The business aviation sector will have to wait another year to 18 months for full-blown recovery. That was the message this morning from one of industry's most respected forecasters, Richard Aboulafia.
However, the good news from the Teal Group's chief analyst is that - from 2012 - the industry could return to the sort of annual growth rates of up to 17% it enjoyed until 2008.
Speaking at the opening session, Aboulafia said the biggest brake on recovery for new aircraft sales is the inventory of used business jets on the market. Although the percentage of the fleet available for sale has dropped from over 16% in 2009 to around 14%, it will "take another year or so to work through that backlog", he said. Used aircraft prices were still also falling.

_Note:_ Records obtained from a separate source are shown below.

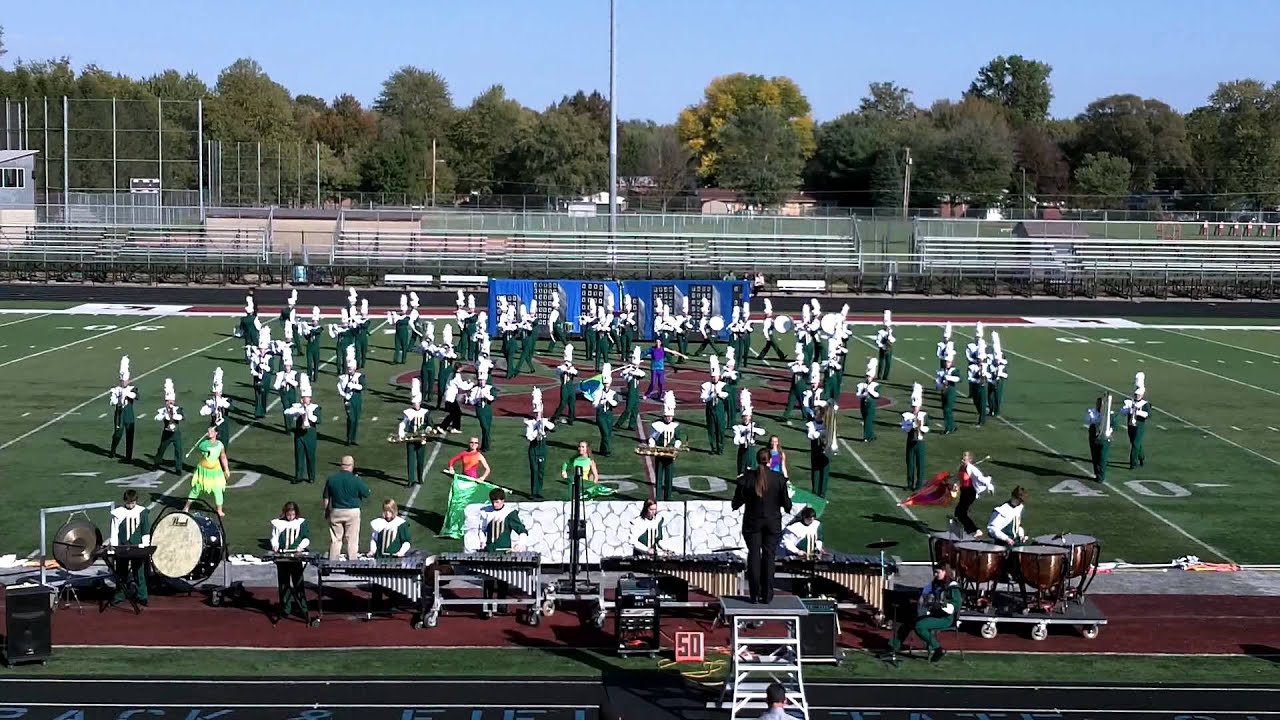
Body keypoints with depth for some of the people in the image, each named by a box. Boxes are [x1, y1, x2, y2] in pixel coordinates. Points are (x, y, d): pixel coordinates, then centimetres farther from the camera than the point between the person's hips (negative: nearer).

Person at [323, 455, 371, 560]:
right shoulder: (355, 480, -14)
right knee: (352, 540, 6)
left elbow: (326, 498, 2)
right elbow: (367, 493, -2)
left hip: (336, 512, 2)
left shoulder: (331, 479, -4)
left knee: (335, 540, 11)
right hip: (352, 512, -2)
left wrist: (326, 512, 15)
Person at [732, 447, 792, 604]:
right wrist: (787, 507, 18)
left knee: (754, 557, 9)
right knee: (769, 557, 8)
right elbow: (786, 504, -4)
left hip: (752, 523, 0)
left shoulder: (746, 478, -11)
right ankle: (767, 595, 8)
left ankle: (755, 595, 9)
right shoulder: (779, 479, -10)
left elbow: (736, 503, -7)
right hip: (773, 524, 0)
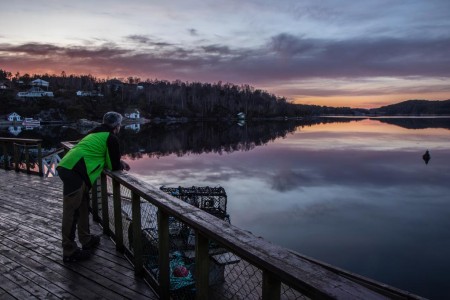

There were many signs of optimism, he said. Corporate profits are rising and big companies such as Ford - forced to furlough corporate jets last year as a result of political pressure - are resuming business jet travel. "Business aircraft are essential for the worldwide operations of a company like Ford," he said.
Brian Humphries, chief executive of the European Business Aviation Association, and his National Business Aviation Association counterpart Ed Bolen called for everyone in the industry to "redouble their efforts" to convince policy makers of the contribution business aviation makes to the economy.
"Far too often rules are made based on a stereotype of business aviation very much at odds with who we are and what we do," said Bolen.
As several surveys proved, using business aviation was "the sign of a well-managed company", he added.